Pierre Edeikins donne son meilleur dans ces épiphanies qui sont autant d’accouchements de viscères de peaux d’organes de sueur et de sperme. Car il s’agit du sexe des hommes, même si les femmes sont partenaires. Il s’agit aussi d’une époque où régnaient drogues et musiques, juste avant le SIDA, âge de l’insouciance où laisser aller sa folie sexuelle, croyant à l’invulnérabilité. Il s’agit des relations France-Afrique, d’un colonialisme toujours présent, et de l’amour puissant du narrateur pour ce pays, ces corps, ces envoûtements, cette beauté noire qui le fascine – mais n’y a-t-il pas là encore une forme de culture occidentale européenne qui doit mordre la poussière pour que le culte soit brisé, enfin baisé ?
La première partie du livre, Rapport d’activité, est donc une mise en sexe permanent, descriptions d’accouplements dont l’accumulation réussit à éviter voyeurisme et simple excitation et compose une brillante anatomie des corps et des approches. Écrire le sexe, oui, c’est mettre "en rapport", l’écriture se distinguant le moins possible des actions, dans une illusion dont la vibration doit, elle, garder vivant son effet de réel, la description ne tenant la route que si elle crée une tension toujours renouvelée. L’écriture est physique, tous les écrivains ne partagent pas ce point de vue, mais celles et ceux qui disent le sexe le savent.

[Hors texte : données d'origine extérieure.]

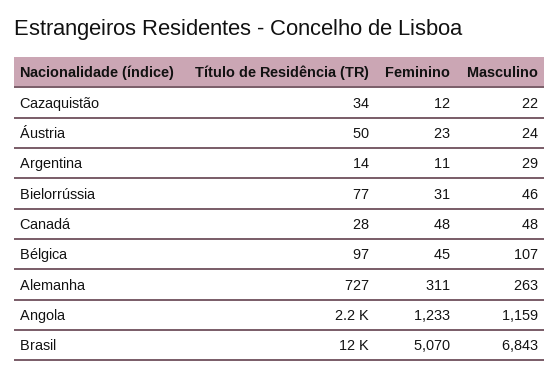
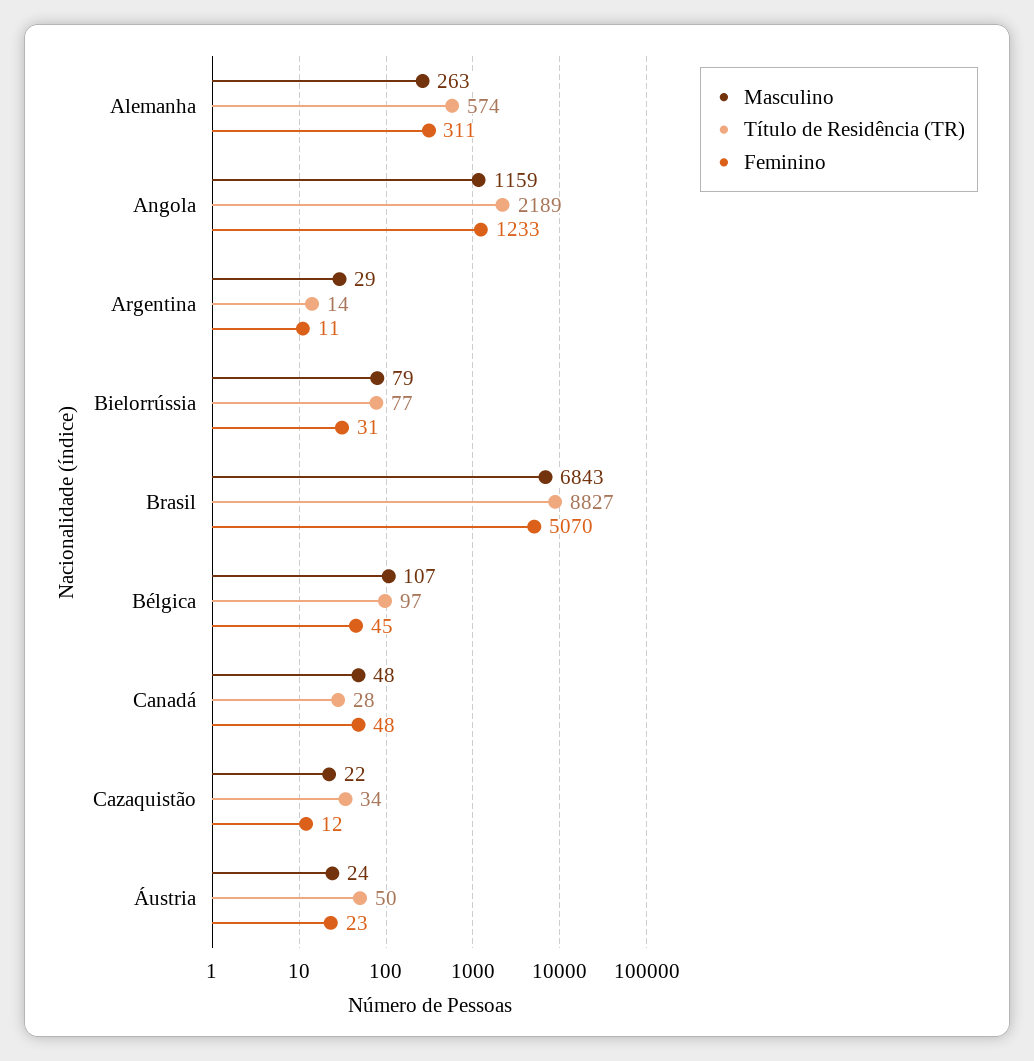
Masculino, Bielorrússia: 46 -> 79
Título de Residência (TR), Alemanha: 727 -> 574
Título de Residência (TR), Brasil: 12000 -> 8827

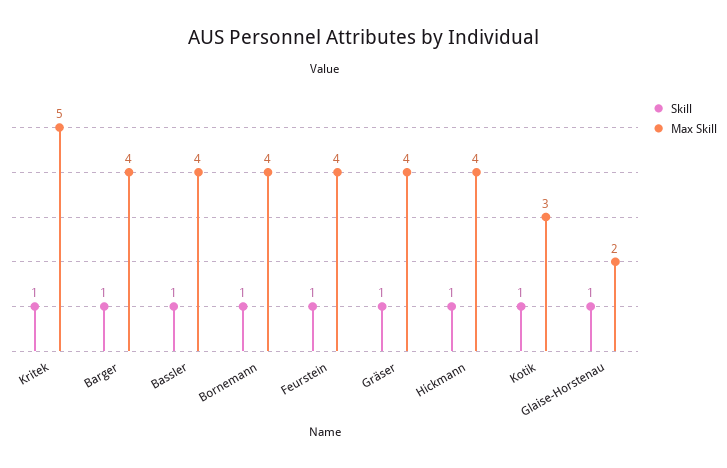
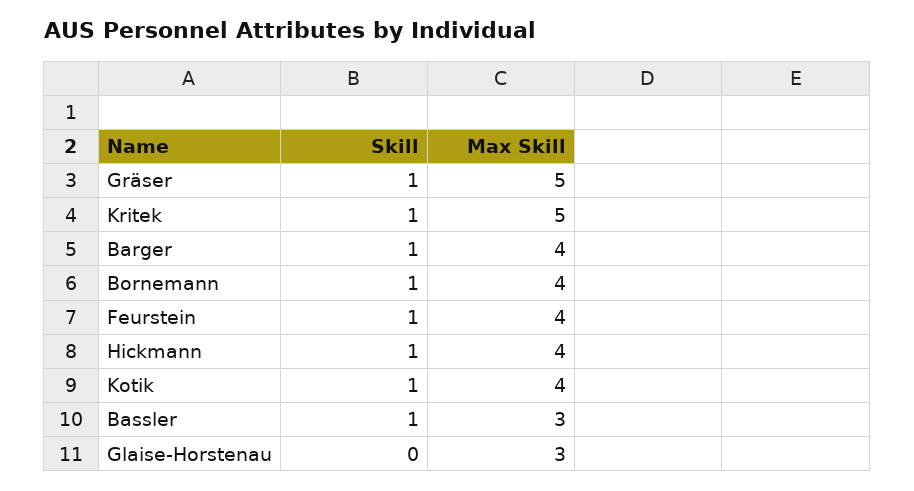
Max Skill, Bassler: 4 -> 3
Max Skill, Gräser: 4 -> 5
Max Skill, Kotik: 3 -> 4
Skill, Glaise-Horstenau: 1 -> 0
Max Skill, Glaise-Horstenau: 2 -> 3

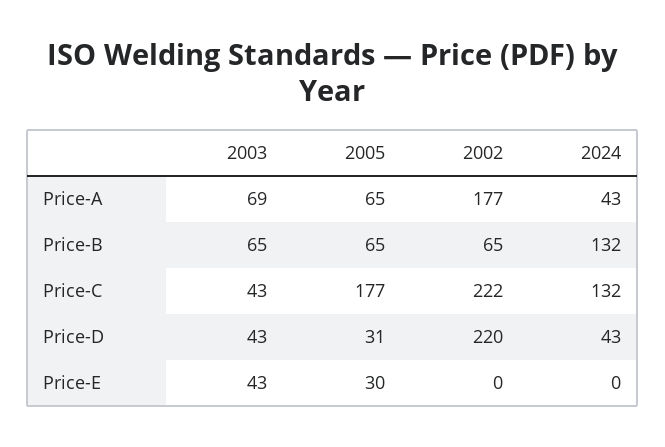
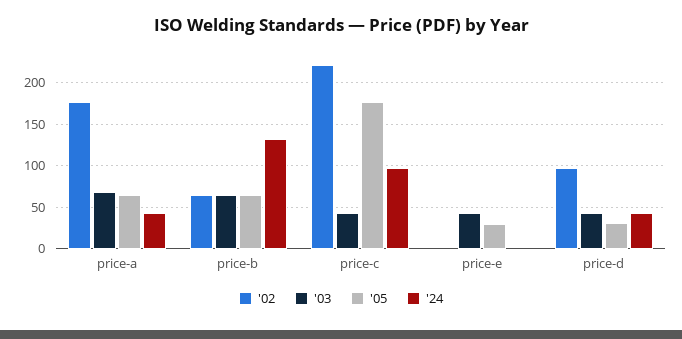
2024, Price-C: 132 -> 100
2002, Price-D: 220 -> 100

Les parties suivantes sont postérieures et comme posthumes à la pulsion de vie qui régit la première. Tout ce qui vient après est retombée, chute, alors même que les ailes ont poussé au narrateur. Le corps entre en déroute et c’est atroce. Pierre Edeikins déploie alors toutes les facettes de son humour pour ravager efforts de sociabilité, rencontres avec psys et médecins, addictions diverses dont aucune n’arrive à la cheville de sa vie première, sa seule, sa vraie vie, la vie sexuelle, la vie dévorante et splendide. Il y aurait bien la poésie, plus que la peinture, pour en dire quelque chose, mais comment démesurer sa mesure ?
Demeure alors l’éclat des mots, la façon dont ils se sont emparés d’une douceur de peau, d’une asphyxie passagère, d’une fièvre et d’une convulsion où tient tout entière la vie. Demeure la mélancolie attachée à la chose, Baudelaire n’est jamais loin.